Passage shown.
Data redistribution

Database
Fan

Data redistribution

The PI for the table is tran_id.

Can someone please let me know why  the data is being redistributed for volatile table creation when the PI is the same for the volatile table as well.

Please see Explain plans below.

CREATE SET TABLE TRAN_STAT ,NO FALLBACK ,

     NO BEFORE JOURNAL,

     NO AFTER JOURNAL,

     CHECKSUM = DEFAULT,

     DEFAULT MERGEBLOCKRATIO

     (

      Tran_Id DECIMAL(18,0) NOT NULL,

      Tran_Line_Nbr INTEGER,

      Tran_Line_Stat_Start_Dt DATE FORMAT 'YYYY/MM/DD',

      Tran_Line_Stat_End_Dt DATE FORMAT 'YYYY/MM/DD',

      Stat_Cd VARCHAR(50) CHARACTER SET LATIN NOT CASESPECIFIC,

      Ins_Batch_Id INTEGER NOT NULL,

      Updt_Batch_Id INTEGER)

Goal A. In the data redistribution post, which column is the table's primary index?
Goal B. Reproduce the stretch of the data redistribution post from "Can someone please" through "table as well.".
Rely only on the text above.

Recorded data:
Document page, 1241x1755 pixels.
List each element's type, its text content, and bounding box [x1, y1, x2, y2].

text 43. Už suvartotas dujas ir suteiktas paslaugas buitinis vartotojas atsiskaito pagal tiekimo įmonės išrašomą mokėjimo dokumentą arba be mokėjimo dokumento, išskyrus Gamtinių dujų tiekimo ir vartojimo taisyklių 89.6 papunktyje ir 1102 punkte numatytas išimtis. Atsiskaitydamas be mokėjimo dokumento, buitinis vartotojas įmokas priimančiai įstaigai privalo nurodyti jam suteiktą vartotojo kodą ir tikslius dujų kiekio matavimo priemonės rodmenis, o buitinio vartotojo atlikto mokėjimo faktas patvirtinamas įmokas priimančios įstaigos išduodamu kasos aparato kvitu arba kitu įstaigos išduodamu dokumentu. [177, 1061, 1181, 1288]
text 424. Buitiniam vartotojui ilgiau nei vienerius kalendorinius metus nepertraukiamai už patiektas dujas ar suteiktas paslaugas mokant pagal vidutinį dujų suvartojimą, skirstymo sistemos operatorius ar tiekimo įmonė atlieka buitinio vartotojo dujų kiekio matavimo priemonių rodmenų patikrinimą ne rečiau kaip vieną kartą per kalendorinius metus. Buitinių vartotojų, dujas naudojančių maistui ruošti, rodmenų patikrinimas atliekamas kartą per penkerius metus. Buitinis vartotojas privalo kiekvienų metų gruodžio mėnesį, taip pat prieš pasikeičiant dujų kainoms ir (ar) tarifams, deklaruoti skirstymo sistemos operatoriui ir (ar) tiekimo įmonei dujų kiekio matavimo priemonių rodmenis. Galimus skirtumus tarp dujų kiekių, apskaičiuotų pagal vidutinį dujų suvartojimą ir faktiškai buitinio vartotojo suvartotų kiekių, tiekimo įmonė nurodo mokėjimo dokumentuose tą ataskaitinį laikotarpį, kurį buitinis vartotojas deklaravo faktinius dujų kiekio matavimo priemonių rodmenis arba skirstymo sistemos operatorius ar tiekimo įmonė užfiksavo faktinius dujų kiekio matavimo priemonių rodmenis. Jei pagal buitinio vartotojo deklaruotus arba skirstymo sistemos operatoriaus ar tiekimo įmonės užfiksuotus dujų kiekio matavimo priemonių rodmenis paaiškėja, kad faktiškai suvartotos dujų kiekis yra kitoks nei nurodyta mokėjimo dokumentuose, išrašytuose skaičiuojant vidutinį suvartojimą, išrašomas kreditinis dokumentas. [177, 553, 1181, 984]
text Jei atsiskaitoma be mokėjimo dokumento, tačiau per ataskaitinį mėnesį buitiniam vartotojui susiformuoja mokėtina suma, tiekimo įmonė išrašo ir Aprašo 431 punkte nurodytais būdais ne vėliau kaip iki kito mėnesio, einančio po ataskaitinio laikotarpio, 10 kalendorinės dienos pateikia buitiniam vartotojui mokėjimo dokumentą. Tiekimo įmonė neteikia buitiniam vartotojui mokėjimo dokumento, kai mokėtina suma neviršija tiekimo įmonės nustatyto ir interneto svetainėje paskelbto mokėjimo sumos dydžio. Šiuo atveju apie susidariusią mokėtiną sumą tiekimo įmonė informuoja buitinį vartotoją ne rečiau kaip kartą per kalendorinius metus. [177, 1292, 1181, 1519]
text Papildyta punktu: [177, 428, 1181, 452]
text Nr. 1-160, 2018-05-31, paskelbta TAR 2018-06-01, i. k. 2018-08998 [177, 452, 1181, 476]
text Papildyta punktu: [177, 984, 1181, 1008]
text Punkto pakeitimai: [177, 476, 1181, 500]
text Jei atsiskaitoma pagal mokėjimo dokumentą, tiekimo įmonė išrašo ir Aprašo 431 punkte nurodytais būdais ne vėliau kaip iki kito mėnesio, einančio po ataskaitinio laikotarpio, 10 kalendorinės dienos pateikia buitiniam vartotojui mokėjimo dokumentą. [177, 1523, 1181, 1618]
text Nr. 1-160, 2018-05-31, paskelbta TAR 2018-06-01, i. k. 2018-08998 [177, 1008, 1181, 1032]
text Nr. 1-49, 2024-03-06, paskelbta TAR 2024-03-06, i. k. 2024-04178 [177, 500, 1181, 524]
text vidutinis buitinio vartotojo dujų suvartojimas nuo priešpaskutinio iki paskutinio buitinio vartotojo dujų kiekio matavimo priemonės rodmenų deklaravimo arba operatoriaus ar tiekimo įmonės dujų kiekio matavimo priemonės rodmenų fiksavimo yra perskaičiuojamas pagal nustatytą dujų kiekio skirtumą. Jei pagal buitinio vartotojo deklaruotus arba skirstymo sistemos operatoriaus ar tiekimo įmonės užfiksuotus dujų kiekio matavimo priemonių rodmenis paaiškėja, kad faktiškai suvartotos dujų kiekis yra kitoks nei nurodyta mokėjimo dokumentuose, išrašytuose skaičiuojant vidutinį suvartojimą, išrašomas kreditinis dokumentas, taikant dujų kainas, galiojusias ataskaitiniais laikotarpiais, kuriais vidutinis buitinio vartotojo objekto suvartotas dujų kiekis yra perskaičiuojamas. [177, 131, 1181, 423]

Exercise response A. Tran_id

Exercise response B.
Can someone please let me know why  the data is being redistributed for volatile table creation when the PI is the same for the volatile table as well.